What’s coming up in Restorative Justice Week?
This is a blog by Communications and Events Officer Keeva Baxter.
Restorative Justice Week is fast approaching and it is lining up to be packed full of exciting events, discussions and activities. This year’s theme is Access to Restorative Justice.
We have compiled a list of the events that Why me? are involved in so you can easily sign up to the ones you are interested in. Join us to celebrate #RJWeek and amplify the message about increasing access to Restorative Justice – we would love to see you there.
Restorative Talks: Using Restorative Justice for Domestic and Sexual Violence
24th November 2022, 3:30 pm – 5:30 pm with a drinks reception until 7 pm, E14 5JJ
This exciting first-time, free, in-person event is an opportunity for you to learn about Restorative Justice and hear firsthand from survivors of domestic and sexual violence about their own experiences with Restorative Justice. It will include a keynote speech, a short film screening, a panel discussion, and a Q&A followed by a drinks reception.
Restorative Justice: Unpacked
29th November 2022, 4 pm – 6 pm
Join Why me? for an exciting event where we will talk about what Restorative Justice is, clear up any misconceptions, and generate a discussion about how it can transform the Criminal Justice System for the better. We will be joined by one of our Why me? ambassadors to speak about their experience of using Restorative Justice to heal the harm caused by a serious crime. Our Unpacked event is the first step in the Why me? training journey and will put you in a great position to receive facilitation training if you are interested in becoming a trained practitioner.
Using restorative Justice for faith-based hate crime
25th November 2022, 11 am – 12:30 pm
With rising hate crime in the UK, including religious hate crime, there is an urgent need to find new approaches to strengthening community interfaith relations. Why me? are hosting a panel discussion in partnership with the Faith and Belief Forum to discuss whether Restorative Justice can be used to heal some of the harm caused by faith-based hate crime.

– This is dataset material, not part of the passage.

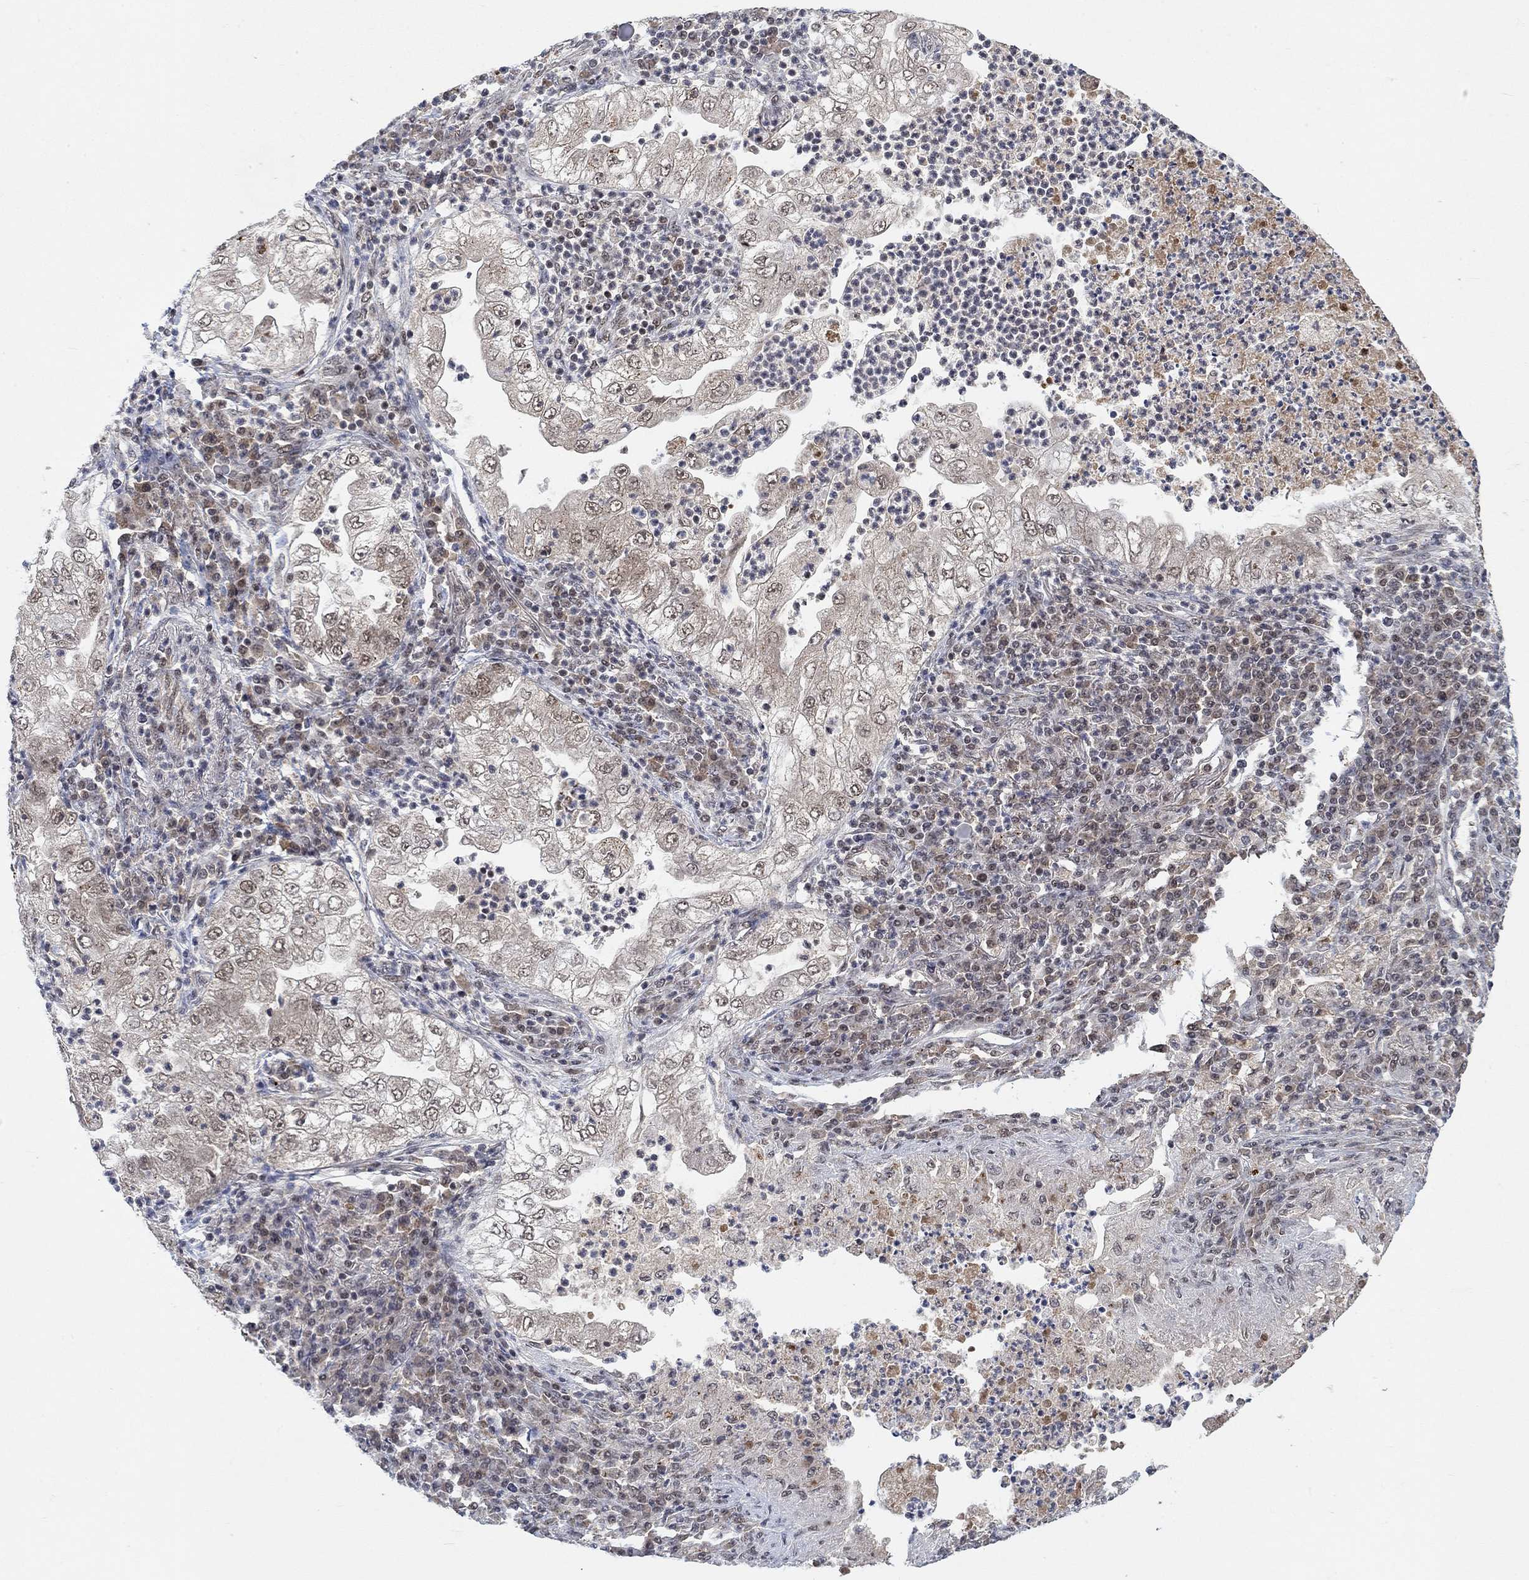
{"staining": {"intensity": "moderate", "quantity": "<25%", "location": "nuclear"}, "tissue": "lung cancer", "cell_type": "Tumor cells", "image_type": "cancer", "snomed": [{"axis": "morphology", "description": "Adenocarcinoma, NOS"}, {"axis": "topography", "description": "Lung"}], "caption": "DAB (3,3'-diaminobenzidine) immunohistochemical staining of human adenocarcinoma (lung) displays moderate nuclear protein expression in about <25% of tumor cells. The staining is performed using DAB brown chromogen to label protein expression. The nuclei are counter-stained blue using hematoxylin.", "gene": "THAP8", "patient": {"sex": "female", "age": 73}}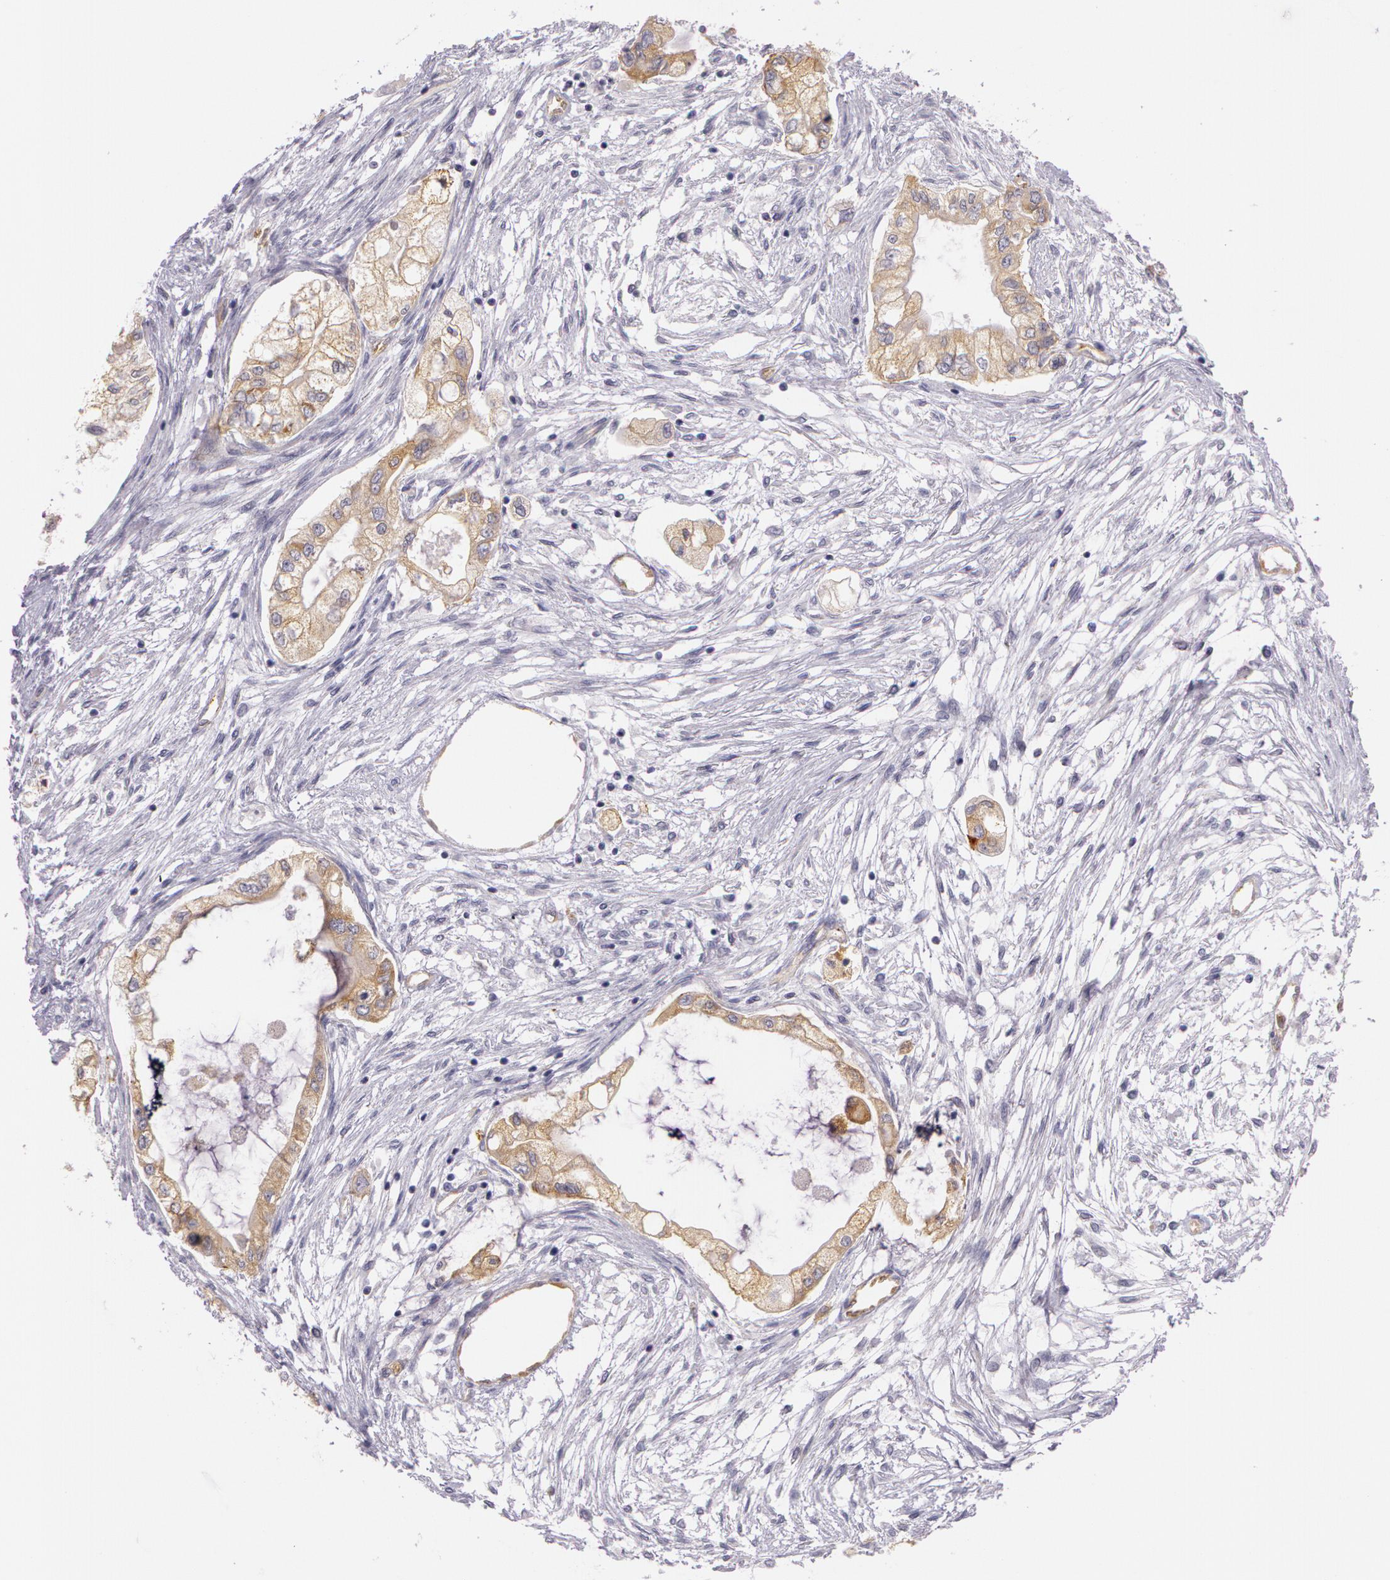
{"staining": {"intensity": "moderate", "quantity": ">75%", "location": "cytoplasmic/membranous"}, "tissue": "pancreatic cancer", "cell_type": "Tumor cells", "image_type": "cancer", "snomed": [{"axis": "morphology", "description": "Adenocarcinoma, NOS"}, {"axis": "topography", "description": "Pancreas"}], "caption": "Immunohistochemical staining of adenocarcinoma (pancreatic) shows medium levels of moderate cytoplasmic/membranous positivity in approximately >75% of tumor cells. (Brightfield microscopy of DAB IHC at high magnification).", "gene": "APP", "patient": {"sex": "male", "age": 79}}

Restorative Justice in Cases of Violent Extremism
23rd November 2022, 3 pm – 4 pm
In the past year, the Working Group on Violent Extremism of the European Forum for Restorative Justice has launched two publications: a practice guide, responding to some frequently asked questions and proposing some case studies, and a policy paper, presenting some evidence and referring to existing international documents relevant for the field. On the 23rd of November you will have the opportunity to find out more about these two publications and further discuss the challenges and opportunities of Restorative Justice in cases of violent extremism, polarisation and hate together with the experts of the Working Group, including Why me? Director Lucy Jaffé.
Harmed and harmer: how to incorporate trauma-informed and restorative practices when working with young people affected by crime and conflict (RJC Annual Conference)
Monday 21st November,
It’s crucial to understand how to utilise restorative practices in a sector which is increasingly focused on trauma-informed practice. When working with young people, it is commonplace to find that someone will have experienced interpersonal violence as both the harmer and the harmed person. It is vital, therefore, to work with young people according to both trauma-informed and restorative practices.
This skills workshop, led by our Development Officer (Youth Justice) Leah Robinson, will explore engaging with young people who have experienced interpersonal violence from this mindset, acknowledging the importance of working according to a holistic, participant-focused approach. This engagement can therefore be seen as victim engagement and/or offender engagement, both in diversion schemes and through court-ordered interventions.
An Economic Evaluation of Restorative Justice post-sentence in England and Wales (RJC Annual Conference)
Monday 21st November, 9 am – 11:30 am
Participation in Restorative Justice interventions post-sentence has been shown to reduce reoffending and increase the wellbeing of victims and offenders. But investment in, and access to, Restorative Justice remains limited in England and Wales. This research developed contemporary and robust estimates of the economic impact of investment in Restorative Justice interventions. Join this session at the RJC’s Annual Conference to hear about Frank Grimsey Jones’ ‘Economic Evaluation of Restorative Justice’ research on behalf of Why me?.